Anliyorum akhi fakat bak Ebu Muaz diyor ki :
Tagutların kâfir olduklarını söylemeyi şart koşmaya gelince, bu ne kitabın ne de sünnetin delalet etmediği bir şarttır. Allah’ın kitabında gelmeyen her şart da batıldır. Evet bazı, tagutlar kafir olmasına rağmen, her tagutun kafir olması şart değildir. Ama her halukarda reddedilmesi, itaat edilmemesi gerekir. Misal; Allah’a itaatten alıkoyan veya Allah’ın emrine aykırı hüküm ve emirde bulunan her şey taguttur. Günahkâr bir baba, evladına içki getirmesini emrettiğinde şüphesiz tagutluk yapmaktadır. Lakin evladı, bu emri reddetmekle mükellef iken, babasını tekfir etmekle mükellef olmadığı gibi, babası bunu helal saymadıkça tekfir etmeye de hakkı yoktur. Yine evlat bu emri yerine getirdiğinde de, bu fiilini helal saymadıkça kâfir olmaz. Hatta bazen tagut, söyleyen kişiyi kâfir kılmayan, asî de kılmayan, aksine iyilik yapıp Allah katında ecir kazanan bir kişinin izlediği bir yol da olabilir. Şöyle ki, eğer müçtehit ve takva sahibi bir âlim, herhangi bir fetvasında hakka isabet edemese, bir başkası da onun hatasını apaçık görse ve bu konuda hata ettiğinden en ufak bir tereddüdü bile olmasa, işte bu müçtehidin fetvası, Allah’ın şeriatının dışına taşmış yani tuğyan etmiş bir fetvadır. Ona ittiba eden bir kişi, onun batıl olduğunu görmesine rağmen tabi olduğu sürece taguta ittiba ediyor demektir.

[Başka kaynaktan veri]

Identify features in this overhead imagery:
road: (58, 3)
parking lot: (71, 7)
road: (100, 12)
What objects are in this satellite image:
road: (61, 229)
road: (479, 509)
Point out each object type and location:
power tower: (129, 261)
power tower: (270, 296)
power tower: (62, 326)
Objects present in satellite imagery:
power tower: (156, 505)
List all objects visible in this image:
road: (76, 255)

Fakat bu durum, bu fetvayı veren kişinin müçtehit ve iyilik yapmış olduğu durumunu değiştirmeyeceği gibi, Allah katında hakkı bulmayı kastettiği sürece isabet ettirememiş bile olsa, ictihadı dolayısıyla ecir kazanmasını engelleyici değildir. Tagut isminin sadece sapıklığa davet eden müşrik insana verileceğini, kafirden başkasına tagut denemeyeceğini gösteren bir nas bilmiyoruz. Eğer nas varsa, biz de o nassa tabi olur, söylediklerimizden nukul ederiz.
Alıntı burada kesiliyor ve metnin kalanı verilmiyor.